JOB ITEM:
State only how many lines of the records contain the string "toggles".

SUPPLIED INFORMATION:
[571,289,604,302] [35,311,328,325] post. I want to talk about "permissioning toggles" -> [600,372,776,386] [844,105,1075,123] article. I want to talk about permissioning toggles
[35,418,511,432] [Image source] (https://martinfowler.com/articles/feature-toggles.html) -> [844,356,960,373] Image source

--

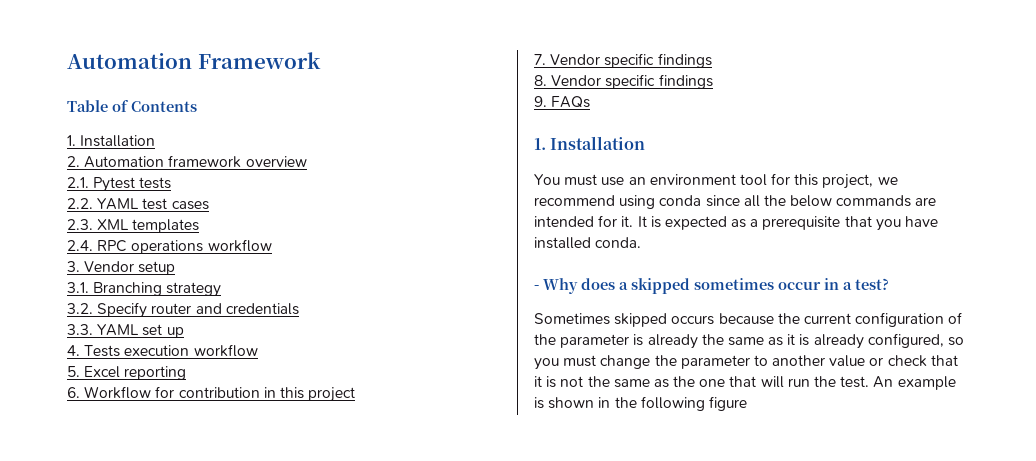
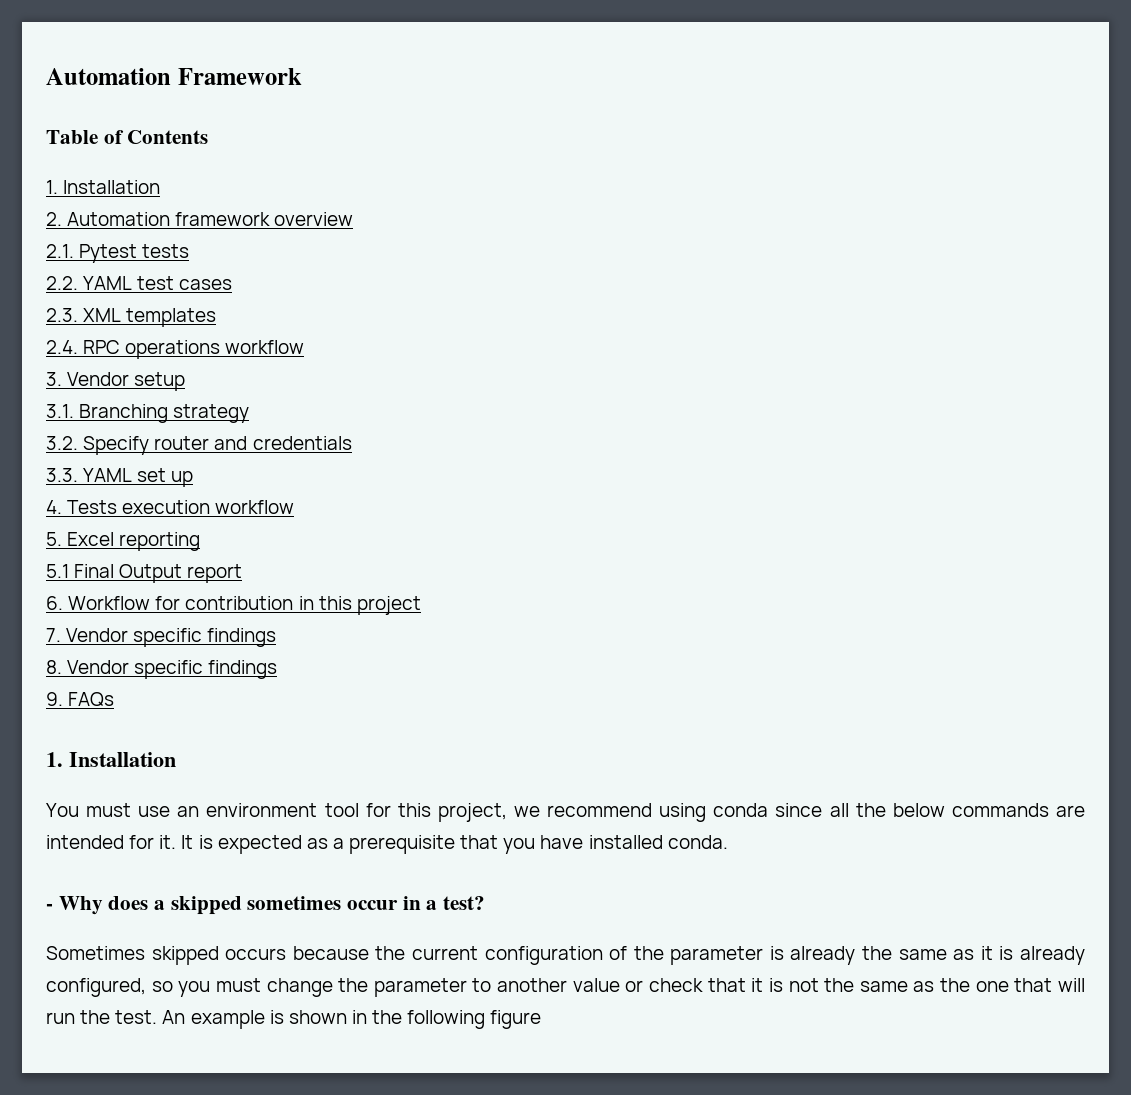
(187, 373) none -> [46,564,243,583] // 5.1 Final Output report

...

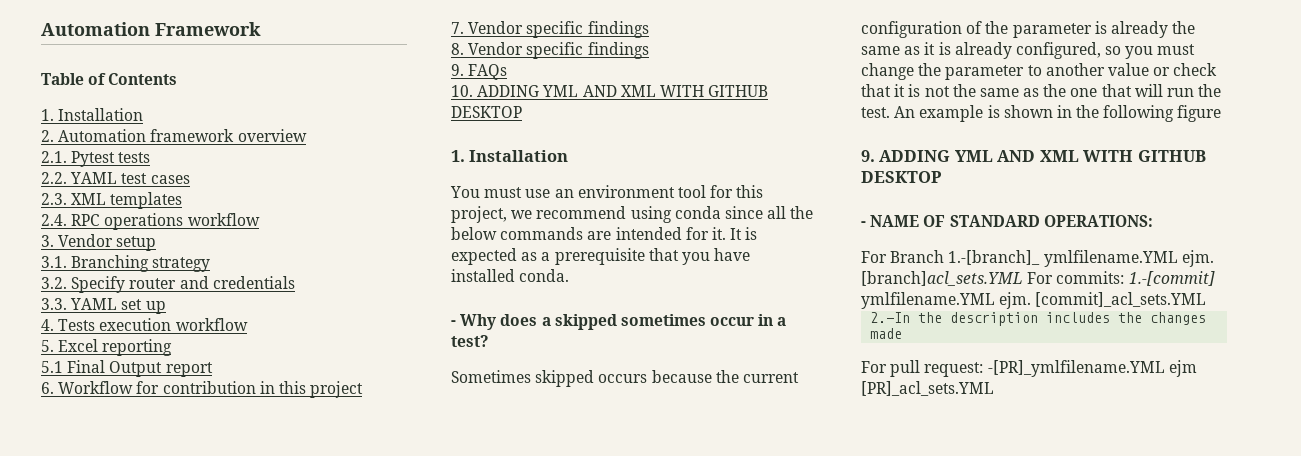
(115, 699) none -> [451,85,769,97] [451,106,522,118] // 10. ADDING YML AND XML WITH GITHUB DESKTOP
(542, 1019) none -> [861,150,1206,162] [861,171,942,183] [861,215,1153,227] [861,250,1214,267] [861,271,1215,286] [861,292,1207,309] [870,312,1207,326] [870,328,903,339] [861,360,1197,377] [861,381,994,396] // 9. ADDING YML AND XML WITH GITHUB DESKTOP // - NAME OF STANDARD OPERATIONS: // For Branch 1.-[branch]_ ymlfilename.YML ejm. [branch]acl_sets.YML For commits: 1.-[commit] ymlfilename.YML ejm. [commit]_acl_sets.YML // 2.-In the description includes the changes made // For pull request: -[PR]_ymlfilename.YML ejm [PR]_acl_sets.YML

OUTPUT BELOW:
2